そこで、日本の人口減少と、一人当たりのコメの消費量の減少に合わせてコメの生産を絞り、米価を落としきらないようにする調整がずっと行われてきました。

「令和の米騒動」の発端は2024年8月
2024年8月、日本の食卓を支えるコメの供給に異変が生じました。スーパーの店頭からコメが消え、世間を騒がせました。ある意味「第一次・令和の米騒動」です。
要因は二つあります。一つは、南海トラフ地震への懸念から家庭での水や食料の備蓄が急増したことです。日本人は災害への不安が高まると、水やコメ、トイレットペーパーを買う傾向にあるので、家庭用の備蓄が増えてスーパーからコメがなくなりました。もう一つは、ウクライナ情勢の緊迫化による小麦価格の高騰です。

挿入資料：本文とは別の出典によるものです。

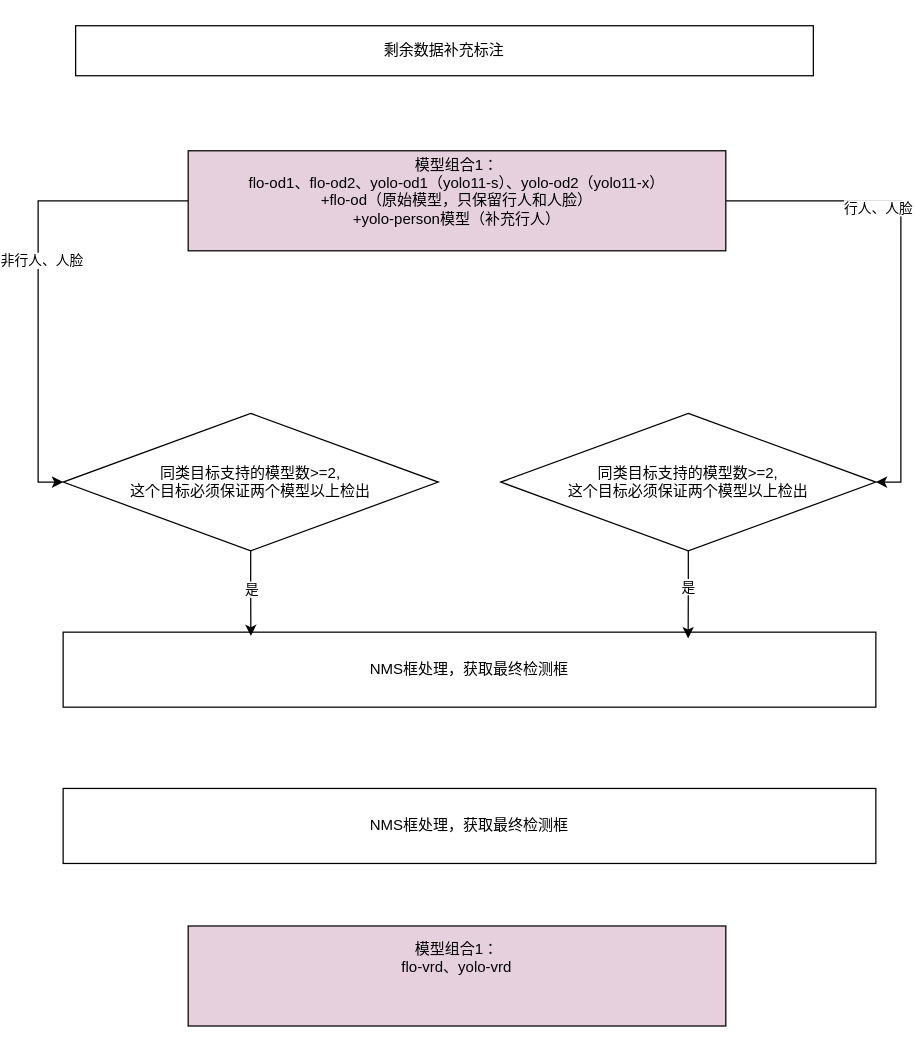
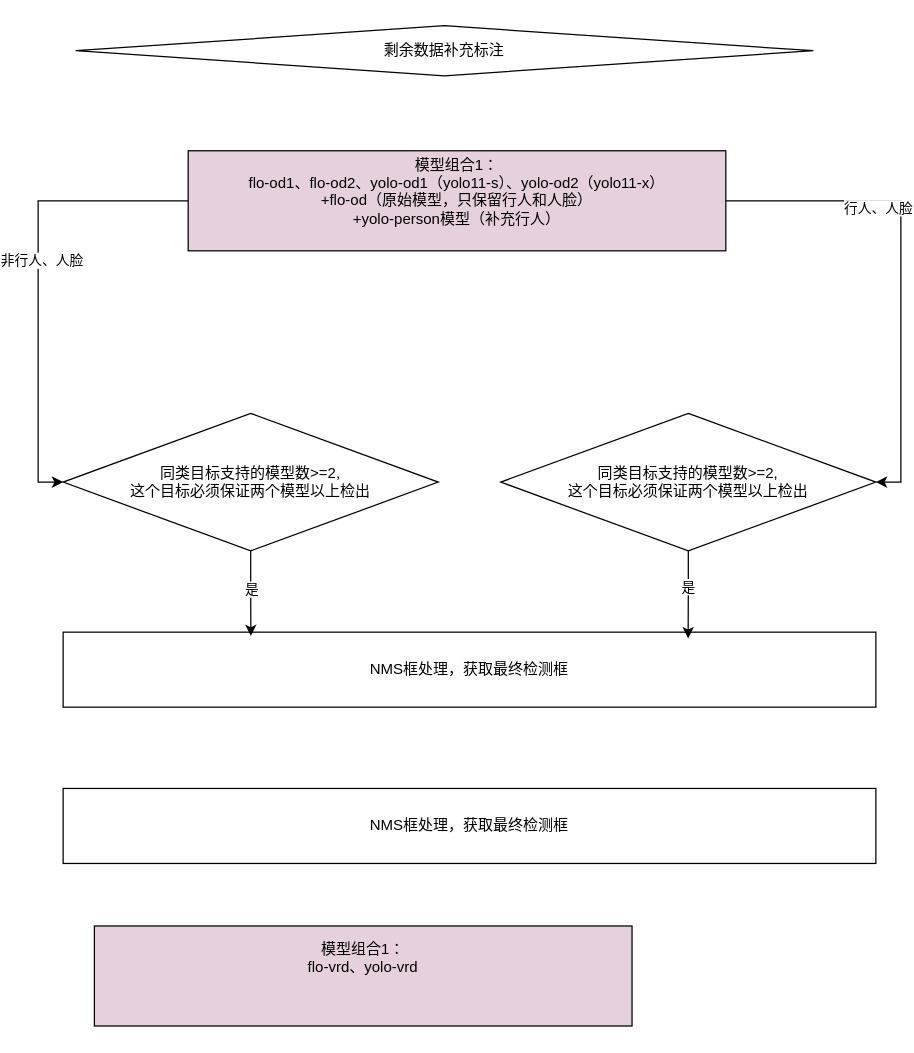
  <mxCell id="0" />
  <mxCell id="1" parent="0" />
- <mxCell id="2" value="剩余数据补充标注" style="rounded=0;whiteSpace=wrap;html=1;" vertex="1" parent="1"><mxGeometry x="30" y="20" width="590" height="40" as="geometry" /></mxCell>
+ <mxCell id="2" value="剩余数据补充标注" style="rhombus;whiteSpace=wrap;html=1;" vertex="1" parent="1"><mxGeometry x="30" y="20" width="590" height="40" as="geometry" /></mxCell>
  <mxCell id="3" style="edgeStyle=orthogonalEdgeStyle;rounded=0;orthogonalLoop=1;jettySize=auto;html=1;exitX=0;exitY=0.5;exitDx=0;exitDy=0;entryX=0;entryY=0.5;entryDx=0;entryDy=0;" edge="1" parent="1" source="7" target="8"><mxGeometry relative="1" as="geometry" /></mxCell>
  <mxCell id="4" value="非行人、人脸" style="edgeLabel;html=1;align=center;verticalAlign=middle;resizable=0;points=[];" vertex="1" connectable="0" parent="3"><mxGeometry x="-0.085" y="2" relative="1" as="geometry"><mxPoint as="offset" /></mxGeometry></mxCell>
  <mxCell id="5" style="edgeStyle=orthogonalEdgeStyle;rounded=0;orthogonalLoop=1;jettySize=auto;html=1;exitX=1;exitY=0.5;exitDx=0;exitDy=0;entryX=1;entryY=0.5;entryDx=0;entryDy=0;" edge="1" parent="1" source="7" target="9"><mxGeometry relative="1" as="geometry" /></mxCell>
  <mxCell id="6" value="行人、人脸" style="edgeLabel;html=1;align=center;verticalAlign=middle;resizable=0;points=[];" vertex="1" connectable="0" parent="5"><mxGeometry x="-0.371" y="-5" relative="1" as="geometry"><mxPoint as="offset" /></mxGeometry></mxCell>
  <mxCell id="7" value="&lt;div&gt;模型组合1：&lt;/div&gt;&lt;div&gt;&lt;span style=&quot;background-color: transparent; color: light-dark(rgb(0, 0, 0), rgb(255, 255, 255));&quot;&gt;flo-od1&lt;/span&gt;&lt;span style=&quot;background-color: transparent; color: light-dark(rgb(0, 0, 0), rgb(255, 255, 255));&quot;&gt;、&lt;/span&gt;&lt;span style=&quot;background-color: transparent; color: light-dark(rgb(0, 0, 0), rgb(255, 255, 255));&quot;&gt;flo-od2&lt;/span&gt;&lt;span style=&quot;background-color: transparent; color: light-dark(rgb(0, 0, 0), rgb(255, 255, 255));&quot;&gt;、&lt;/span&gt;&lt;span style=&quot;background-color: transparent; color: light-dark(rgb(0, 0, 0), rgb(255, 255, 255));&quot;&gt;yolo-od1（yolo11-s）&lt;/span&gt;&lt;span style=&quot;background-color: transparent; color: light-dark(rgb(0, 0, 0), rgb(255, 255, 255));&quot;&gt;、&lt;/span&gt;&lt;span style=&quot;background-color: transparent; color: light-dark(rgb(0, 0, 0), rgb(255, 255, 255));&quot;&gt;yolo-od2（yolo11-x）&lt;/span&gt;&lt;/div&gt;&lt;div&gt;&lt;span style=&quot;background-color: transparent; color: light-dark(rgb(0, 0, 0), rgb(255, 255, 255));&quot;&gt;+&lt;/span&gt;&lt;span style=&quot;background-color: transparent; color: light-dark(rgb(0, 0, 0), rgb(255, 255, 255));&quot;&gt;flo-od（原始模型，只保留行人和人脸）&lt;/span&gt;&lt;/div&gt;&lt;div&gt;&lt;span style=&quot;background-color: transparent; color: light-dark(rgb(0, 0, 0), rgb(255, 255, 255));&quot;&gt;+yolo-person模型（补充行人）&lt;/span&gt;&lt;/div&gt;&lt;div&gt;&lt;br&gt;&lt;/div&gt;" style="rounded=0;whiteSpace=wrap;html=1;fillColor=#E6D0DE;" vertex="1" parent="1"><mxGeometry x="120" y="120" width="430" height="80" as="geometry" /></mxCell>
  <mxCell id="8" value="同类目标支持的模型数&amp;gt;=2,&lt;div&gt;这个目标必须保证两个模型以上检出&lt;/div&gt;" style="rhombus;whiteSpace=wrap;html=1;" vertex="1" parent="1"><mxGeometry x="20" y="330" width="300" height="110" as="geometry" /></mxCell>
  <mxCell id="9" value="同类目标支持的模型数&amp;gt;=2,&lt;div&gt;这个目标必须保证两个模型以上检出&lt;/div&gt;" style="rhombus;whiteSpace=wrap;html=1;" vertex="1" parent="1"><mxGeometry x="370" y="330" width="300" height="110" as="geometry" /></mxCell>
  <mxCell id="10" value="NMS框处理，获取最终检测框" style="rounded=0;whiteSpace=wrap;html=1;" vertex="1" parent="1"><mxGeometry x="20" y="505" width="650" height="60" as="geometry" /></mxCell>
  <mxCell id="11" style="edgeStyle=orthogonalEdgeStyle;rounded=0;orthogonalLoop=1;jettySize=auto;html=1;exitX=0.5;exitY=1;exitDx=0;exitDy=0;entryX=0.231;entryY=0.05;entryDx=0;entryDy=0;entryPerimeter=0;" edge="1" parent="1" source="8" target="10"><mxGeometry relative="1" as="geometry" /></mxCell>
  <mxCell id="12" value="是" style="edgeLabel;html=1;align=center;verticalAlign=middle;resizable=0;points=[];" vertex="1" connectable="0" parent="11"><mxGeometry x="-0.091" relative="1" as="geometry"><mxPoint y="-1" as="offset" /></mxGeometry></mxCell>
  <mxCell id="13" style="edgeStyle=orthogonalEdgeStyle;rounded=0;orthogonalLoop=1;jettySize=auto;html=1;exitX=0.5;exitY=1;exitDx=0;exitDy=0;entryX=0.769;entryY=0.083;entryDx=0;entryDy=0;entryPerimeter=0;" edge="1" parent="1" source="9" target="10"><mxGeometry relative="1" as="geometry" /></mxCell>
  <mxCell id="14" value="是" style="edgeLabel;html=1;align=center;verticalAlign=middle;resizable=0;points=[];" vertex="1" connectable="0" parent="13"><mxGeometry x="-0.144" y="-1" relative="1" as="geometry"><mxPoint y="-2" as="offset" /></mxGeometry></mxCell>
  <mxCell id="15" value="NMS框处理，获取最终检测框" style="rounded=0;whiteSpace=wrap;html=1;" vertex="1" parent="1"><mxGeometry x="20" y="630" width="650" height="60" as="geometry" /></mxCell>
- <mxCell id="16" value="&lt;div&gt;模型组合1：&lt;/div&gt;&lt;div&gt;&lt;span style=&quot;background-color: transparent; color: light-dark(rgb(0, 0, 0), rgb(255, 255, 255));&quot;&gt;flo-vrd&lt;/span&gt;&lt;span style=&quot;background-color: transparent; color: light-dark(rgb(0, 0, 0), rgb(255, 255, 255));&quot;&gt;、yolo-vrd&lt;/span&gt;&lt;/div&gt;&lt;div&gt;&lt;br&gt;&lt;/div&gt;&lt;div&gt;&lt;br&gt;&lt;/div&gt;" style="rounded=0;whiteSpace=wrap;html=1;fillColor=#E6D0DE;" vertex="1" parent="1"><mxGeometry x="120" y="740" width="430" height="80" as="geometry" /></mxCell>
+ <mxCell id="16" value="&lt;div&gt;模型组合1：&lt;/div&gt;&lt;div&gt;&lt;span style=&quot;background-color: transparent; color: light-dark(rgb(0, 0, 0), rgb(255, 255, 255));&quot;&gt;flo-vrd&lt;/span&gt;&lt;span style=&quot;background-color: transparent; color: light-dark(rgb(0, 0, 0), rgb(255, 255, 255));&quot;&gt;、yolo-vrd&lt;/span&gt;&lt;/div&gt;&lt;div&gt;&lt;br&gt;&lt;/div&gt;&lt;div&gt;&lt;br&gt;&lt;/div&gt;" style="rounded=0;whiteSpace=wrap;html=1;fillColor=#E6D0DE;" vertex="1" parent="1"><mxGeometry x="45" y="740" width="430" height="80" as="geometry" /></mxCell>
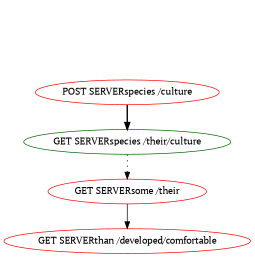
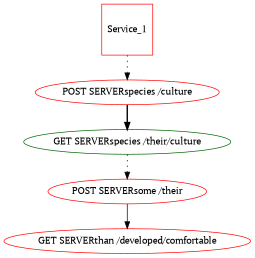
  digraph {
    fontname="PT Serif"
    node [color=red fontname="PT Serif"]
    edge [fontname="PT Serif" style=dotted]
+   Service_1 [shape=square]
    n2 [label="POST SERVERspecies /culture"]
    n3 [color=darkgreen label="GET SERVERspecies /their/culture"]
-   "GET SERVERsome /their"
+   "GET SERVERsome /their" [label="POST SERVERsome /their"]
    "GET SERVERthan /developed/comfortable"
+   Service_1 -> n2
    n2 -> n3 [style=bold]
    n3 -> "GET SERVERsome /their"
    "GET SERVERsome /their" -> "GET SERVERthan /developed/comfortable" [style=solid]
  }
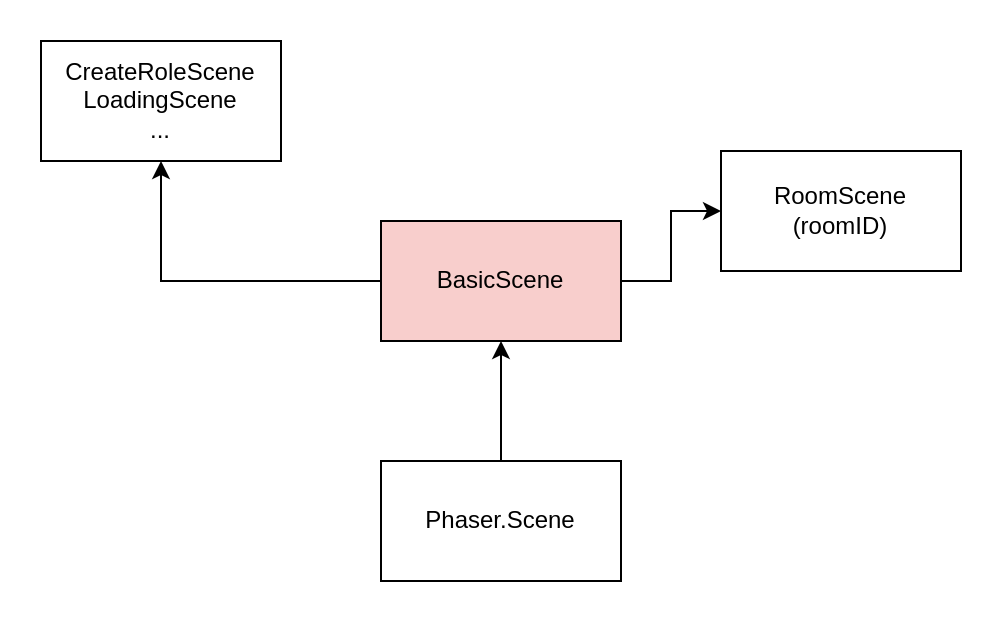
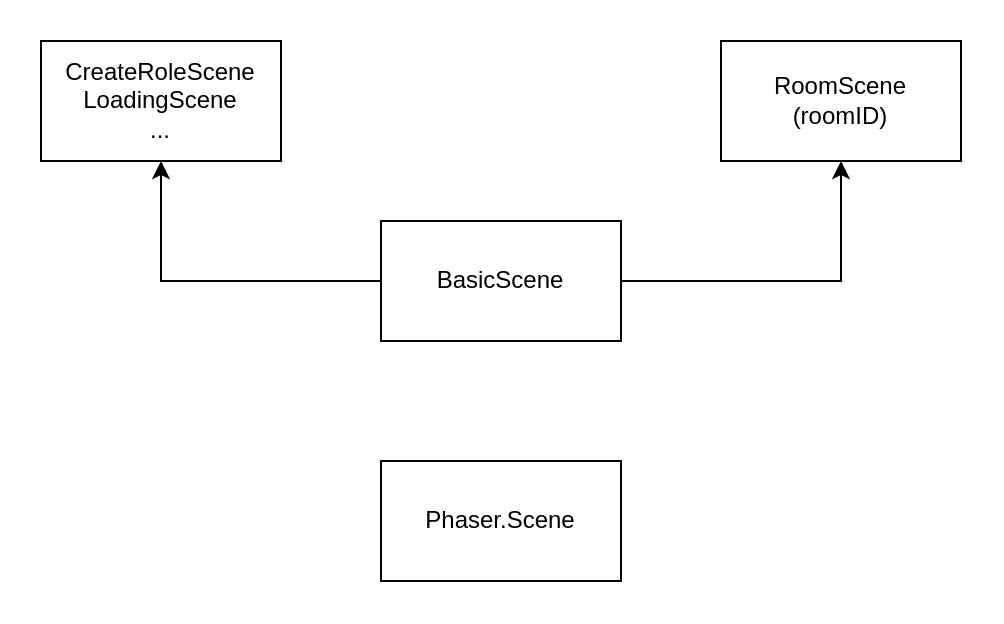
  <mxCell id="0" />
  <mxCell id="1" parent="0" />
  <mxCell id="2" style="edgeStyle=orthogonalEdgeStyle;rounded=0;orthogonalLoop=1;jettySize=auto;html=1;" parent="1" source="4" target="7" edge="1"><mxGeometry relative="1" as="geometry"><mxPoint x="80" y="50" as="targetPoint" /></mxGeometry></mxCell>
  <mxCell id="3" style="edgeStyle=orthogonalEdgeStyle;rounded=0;orthogonalLoop=1;jettySize=auto;html=1;" parent="1" source="4" target="8" edge="1"><mxGeometry relative="1" as="geometry"><mxPoint x="420" y="50" as="targetPoint" /></mxGeometry></mxCell>
- <mxCell id="4" value="BasicScene" style="rounded=0;whiteSpace=wrap;html=1;fillColor=#f8cecc;" parent="1" vertex="1"><mxGeometry x="190" y="110" width="120" height="60" as="geometry" /></mxCell>
- <mxCell id="5" style="edgeStyle=orthogonalEdgeStyle;rounded=0;orthogonalLoop=1;jettySize=auto;html=1;entryX=0.5;entryY=1;entryDx=0;entryDy=0;" parent="1" source="6" target="4" edge="1"><mxGeometry relative="1" as="geometry" /></mxCell>
+ <mxCell id="4" value="BasicScene" style="rounded=0;whiteSpace=wrap;html=1;" parent="1" vertex="1"><mxGeometry x="190" y="110" width="120" height="60" as="geometry" /></mxCell>
  <mxCell id="6" value="Phaser.Scene" style="rounded=0;whiteSpace=wrap;html=1;" parent="1" vertex="1"><mxGeometry x="190" y="230" width="120" height="60" as="geometry" /></mxCell>
  <mxCell id="7" value="CreateRoleScene&lt;br&gt;LoadingScene&lt;br&gt;..." style="rounded=0;whiteSpace=wrap;html=1;" parent="1" vertex="1"><mxGeometry x="20" y="20" width="120" height="60" as="geometry" /></mxCell>
- <mxCell id="8" value="RoomScene&lt;br&gt;(roomID)" style="rounded=0;whiteSpace=wrap;html=1;" parent="1" vertex="1"><mxGeometry x="360" y="75" width="120" height="60" as="geometry" /></mxCell>
+ <mxCell id="8" value="RoomScene&lt;br&gt;(roomID)" style="rounded=0;whiteSpace=wrap;html=1;" parent="1" vertex="1"><mxGeometry x="360" y="20" width="120" height="60" as="geometry" /></mxCell>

この結果、消費が小麦からコメへ回帰したと言われています。一時的に店頭に出ている2023年産のコメがなくなりました。
本来であれば新米が出回る直前のこの時期に、需要が急増したことで市場のコメは枯渇しました。「備蓄米を出してほしい」という地方行政の声もありましたが、政府(農林水産省)は「新米が出れば供給は落ち着く」との見通しを示し、備蓄米の放出には慎重な姿勢を見せました。